Благодаря грамматике у меня есть отдушина. Как у дона Ферранте[48]. Счастливчик, ему не приходилось читать бредни всевозможных таксономистов, генеративистов, структуралистов, трансформистов и так далее, и тому подобное.
Я вожу девочек на балет и на гимнастику, жена возит сына на дзюдо. Иногда, уже лежа в постели, мы обсуждаем волнующий нас вопрос гармоничного воспитания детей. Взять, к примеру, музыку: не слишком ли поздно уже начинать? Что лучше выбрать — фортепьяно или флейту?
— Я за фортепьяно. Инструмент всегда на виду — словно зовет поиграть.
— Прости, пожалуйста, но куда мы его поставим? В кухню? Или, может, под кровать?
— Давай под кровать. Будем сами на нем упражняться.
— Оставь свои шуточки. Я серьезно. У нас дети в одной комнате спят, а мы еще пианино купим. Да и на какие деньги?

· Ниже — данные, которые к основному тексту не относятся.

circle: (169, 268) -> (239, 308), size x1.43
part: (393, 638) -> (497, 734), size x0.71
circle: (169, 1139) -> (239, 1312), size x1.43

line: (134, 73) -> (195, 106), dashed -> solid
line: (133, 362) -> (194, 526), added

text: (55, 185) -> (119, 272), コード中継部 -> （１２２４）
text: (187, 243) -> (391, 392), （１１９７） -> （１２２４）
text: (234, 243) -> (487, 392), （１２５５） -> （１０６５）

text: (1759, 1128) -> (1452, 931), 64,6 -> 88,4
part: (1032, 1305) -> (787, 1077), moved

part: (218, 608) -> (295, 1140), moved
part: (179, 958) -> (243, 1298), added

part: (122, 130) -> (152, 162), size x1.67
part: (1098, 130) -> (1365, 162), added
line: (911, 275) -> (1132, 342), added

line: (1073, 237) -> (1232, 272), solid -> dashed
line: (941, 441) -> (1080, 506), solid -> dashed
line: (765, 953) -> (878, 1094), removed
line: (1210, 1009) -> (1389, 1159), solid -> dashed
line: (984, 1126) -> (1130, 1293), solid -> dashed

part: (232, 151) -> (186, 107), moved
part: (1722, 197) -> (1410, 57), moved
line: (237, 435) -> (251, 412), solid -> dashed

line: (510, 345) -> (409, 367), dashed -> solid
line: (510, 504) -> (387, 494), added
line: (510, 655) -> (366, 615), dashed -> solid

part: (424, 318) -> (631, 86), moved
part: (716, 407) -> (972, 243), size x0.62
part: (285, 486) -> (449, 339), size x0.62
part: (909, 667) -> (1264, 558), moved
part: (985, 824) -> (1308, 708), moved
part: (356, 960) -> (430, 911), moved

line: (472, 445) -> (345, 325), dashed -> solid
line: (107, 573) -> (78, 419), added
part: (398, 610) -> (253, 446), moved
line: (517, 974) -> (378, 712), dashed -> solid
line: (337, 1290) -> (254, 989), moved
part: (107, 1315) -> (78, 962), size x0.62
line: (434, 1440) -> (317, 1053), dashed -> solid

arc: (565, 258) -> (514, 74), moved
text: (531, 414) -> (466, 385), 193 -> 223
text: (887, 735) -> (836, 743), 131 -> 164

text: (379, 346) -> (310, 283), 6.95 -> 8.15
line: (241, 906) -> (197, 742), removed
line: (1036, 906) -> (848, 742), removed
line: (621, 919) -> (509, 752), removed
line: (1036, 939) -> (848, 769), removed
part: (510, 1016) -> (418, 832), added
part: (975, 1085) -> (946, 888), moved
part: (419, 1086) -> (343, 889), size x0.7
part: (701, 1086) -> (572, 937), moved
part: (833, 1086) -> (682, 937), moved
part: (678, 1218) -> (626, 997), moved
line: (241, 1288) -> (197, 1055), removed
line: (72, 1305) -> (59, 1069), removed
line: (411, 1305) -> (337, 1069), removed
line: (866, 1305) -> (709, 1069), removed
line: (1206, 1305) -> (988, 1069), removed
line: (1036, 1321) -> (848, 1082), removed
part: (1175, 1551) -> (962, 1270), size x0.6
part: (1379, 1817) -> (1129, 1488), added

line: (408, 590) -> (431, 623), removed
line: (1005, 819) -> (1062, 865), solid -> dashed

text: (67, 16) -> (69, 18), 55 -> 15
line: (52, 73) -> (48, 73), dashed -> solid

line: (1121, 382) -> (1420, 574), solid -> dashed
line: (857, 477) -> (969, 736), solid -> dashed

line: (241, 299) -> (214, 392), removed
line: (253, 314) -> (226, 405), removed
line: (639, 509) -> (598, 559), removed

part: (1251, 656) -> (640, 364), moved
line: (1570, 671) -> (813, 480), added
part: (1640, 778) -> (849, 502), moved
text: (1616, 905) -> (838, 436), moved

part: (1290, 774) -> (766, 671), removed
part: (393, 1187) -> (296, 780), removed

— Ладно, отложим этот разговор.
Я отворачиваюсь под предлогом, что завтра мне к восьми.
— В «Занте» у меня третий, в «Кавальканти» — первый. Должен тебе сказать, в женских классах уроки проводить интересней.
— Неужели?
— Как это у Кавальканти?.. Он начинает стихи удивительно просто, я имею в виду первые строчки: «Девушка из города Толосы…» Девушка из города Лугано… нашла на улице кошелек и, не раздумывая, отнесла в полицию.
— А ты сейчас храпеть начнешь, и в этом нет ничего удивительного.
— Каждому свое.
— Тогда спокойной ночи.
— Спокойной ночи.
Нам отсоветовали учить дочек дзюдо. Девочкам дзюдо вредно. Хаджиме, мате, утикоми, хантей, ваза-ари. Хочу запомнить все термины: ведь я отец, мне интересно, чем живут мои дети.
— Ты бы видел, какие они хорошенькие стоят перед учителем в своих кимоно, как отвечают на его поклон. Ты умеешь падать?
— Падать?
— Да. Ведь это целое искусство. Нужно заранее подготовить локти, кисти рук, расслабить тело, чтобы оно стало будто резиновое. А некоторые падают, точно…
Чувствуя спиной взгляд жены, я мысленно договариваю: мешок с картошкой, мешок с тряпьем, с дерьмом. А кланяться они умеют? На Маккавеев мы должны были кадить и кланяться — священникам в алтаре и прихожанам. Последние с нас глаз не спускали, боялись проглядеть, если мы вдруг ошибемся. А может, надеялись, что кадильница вырвется из руки, как у Альдо, и полетит в ризницу. Раскачиваешь ее, словно маятник, туда-сюда, туда-сюда, и чувствуешь — засыпаешь. А служба долго тянулась, казалось, и не кончится никогда. В балете все наоборот. Над дверью табличка, чтобы не входили. Нельзя мешать учебному процессу.